▶ **WHAT YOU NEED TO DO**: Convert the text from the line containing "内存映射文件 把磁盘中文件映射进内存" through the line containing "零复制 发送数据到网络不需要进过用户控件，直接在内核空间进行复制。" into a JSON list of strings, one string per line, with blank lines omitted.

▶ **AVAILABLE RECORDS**:
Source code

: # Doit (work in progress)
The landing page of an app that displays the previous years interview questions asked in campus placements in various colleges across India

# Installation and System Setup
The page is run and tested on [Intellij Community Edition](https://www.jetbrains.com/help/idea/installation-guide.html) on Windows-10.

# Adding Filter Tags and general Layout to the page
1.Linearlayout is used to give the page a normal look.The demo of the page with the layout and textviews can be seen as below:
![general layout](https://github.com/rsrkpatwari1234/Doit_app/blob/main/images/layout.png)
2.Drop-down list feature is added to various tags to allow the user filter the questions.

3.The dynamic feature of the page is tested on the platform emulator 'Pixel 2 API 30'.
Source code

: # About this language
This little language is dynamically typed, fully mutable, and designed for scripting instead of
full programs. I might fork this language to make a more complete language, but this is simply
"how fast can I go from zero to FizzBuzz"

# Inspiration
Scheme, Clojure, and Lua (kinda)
...
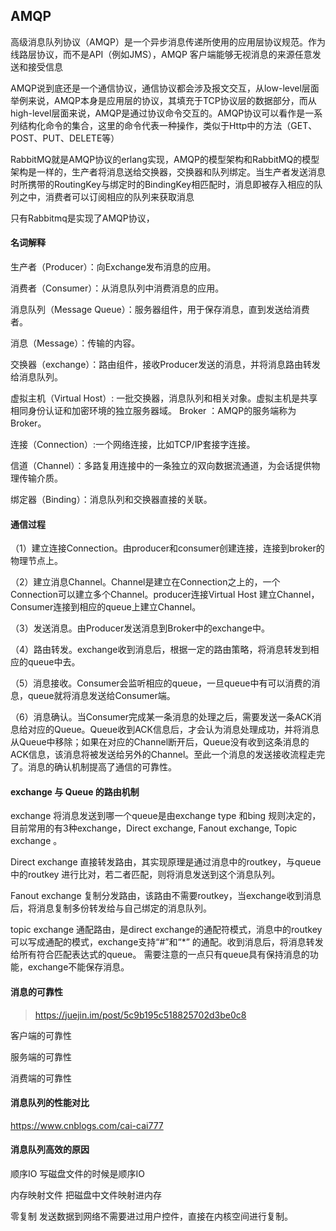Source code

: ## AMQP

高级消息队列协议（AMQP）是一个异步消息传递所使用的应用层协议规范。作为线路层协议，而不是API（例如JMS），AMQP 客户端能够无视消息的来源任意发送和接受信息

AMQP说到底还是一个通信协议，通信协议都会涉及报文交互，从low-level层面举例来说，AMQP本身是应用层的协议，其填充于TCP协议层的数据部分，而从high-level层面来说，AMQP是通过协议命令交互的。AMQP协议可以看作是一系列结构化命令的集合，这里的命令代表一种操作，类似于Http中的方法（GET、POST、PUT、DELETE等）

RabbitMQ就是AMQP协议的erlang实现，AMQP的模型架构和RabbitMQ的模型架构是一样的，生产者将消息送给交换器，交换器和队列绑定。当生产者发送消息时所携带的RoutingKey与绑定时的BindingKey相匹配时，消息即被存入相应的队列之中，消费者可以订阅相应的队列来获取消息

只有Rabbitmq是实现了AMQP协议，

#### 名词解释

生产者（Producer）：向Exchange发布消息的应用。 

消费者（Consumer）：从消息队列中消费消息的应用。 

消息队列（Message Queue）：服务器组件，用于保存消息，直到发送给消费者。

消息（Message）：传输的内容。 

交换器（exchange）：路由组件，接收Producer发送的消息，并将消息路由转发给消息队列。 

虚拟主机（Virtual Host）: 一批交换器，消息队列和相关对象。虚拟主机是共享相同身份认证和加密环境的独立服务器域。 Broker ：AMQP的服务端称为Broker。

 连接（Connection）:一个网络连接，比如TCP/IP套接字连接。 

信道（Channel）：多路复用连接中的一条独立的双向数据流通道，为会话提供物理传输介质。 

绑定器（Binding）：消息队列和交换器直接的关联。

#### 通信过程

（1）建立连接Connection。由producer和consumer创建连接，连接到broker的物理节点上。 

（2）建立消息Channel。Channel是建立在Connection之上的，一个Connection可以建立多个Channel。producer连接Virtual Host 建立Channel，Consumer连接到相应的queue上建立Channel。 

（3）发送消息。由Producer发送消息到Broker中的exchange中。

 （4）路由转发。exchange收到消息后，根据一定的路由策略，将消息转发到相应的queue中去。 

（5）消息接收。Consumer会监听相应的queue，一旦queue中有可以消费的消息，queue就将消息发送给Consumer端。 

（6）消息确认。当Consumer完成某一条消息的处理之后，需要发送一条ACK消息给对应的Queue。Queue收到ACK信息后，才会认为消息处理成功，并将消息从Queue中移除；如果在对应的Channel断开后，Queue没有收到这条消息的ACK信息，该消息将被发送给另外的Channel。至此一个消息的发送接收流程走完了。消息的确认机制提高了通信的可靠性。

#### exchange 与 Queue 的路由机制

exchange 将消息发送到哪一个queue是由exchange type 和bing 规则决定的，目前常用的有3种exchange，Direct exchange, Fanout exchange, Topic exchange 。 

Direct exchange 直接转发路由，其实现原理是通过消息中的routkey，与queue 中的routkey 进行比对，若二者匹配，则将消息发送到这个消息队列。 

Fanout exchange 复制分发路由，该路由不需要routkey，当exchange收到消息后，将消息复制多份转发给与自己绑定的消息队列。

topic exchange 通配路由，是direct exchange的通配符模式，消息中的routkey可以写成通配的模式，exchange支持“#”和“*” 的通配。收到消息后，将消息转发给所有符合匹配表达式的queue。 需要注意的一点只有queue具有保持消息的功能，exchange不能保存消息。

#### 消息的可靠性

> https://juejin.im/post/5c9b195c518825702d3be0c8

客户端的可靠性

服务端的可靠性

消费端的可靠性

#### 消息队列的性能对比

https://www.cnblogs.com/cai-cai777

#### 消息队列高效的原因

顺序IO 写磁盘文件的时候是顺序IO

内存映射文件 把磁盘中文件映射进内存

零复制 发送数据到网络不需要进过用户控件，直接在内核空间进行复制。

▶ **COMPLETED EXERCISE**:
[
  "内存映射文件 把磁盘中文件映射进内存",
  "零复制 发送数据到网络不需要进过用户控件，直接在内核空间进行复制。"
]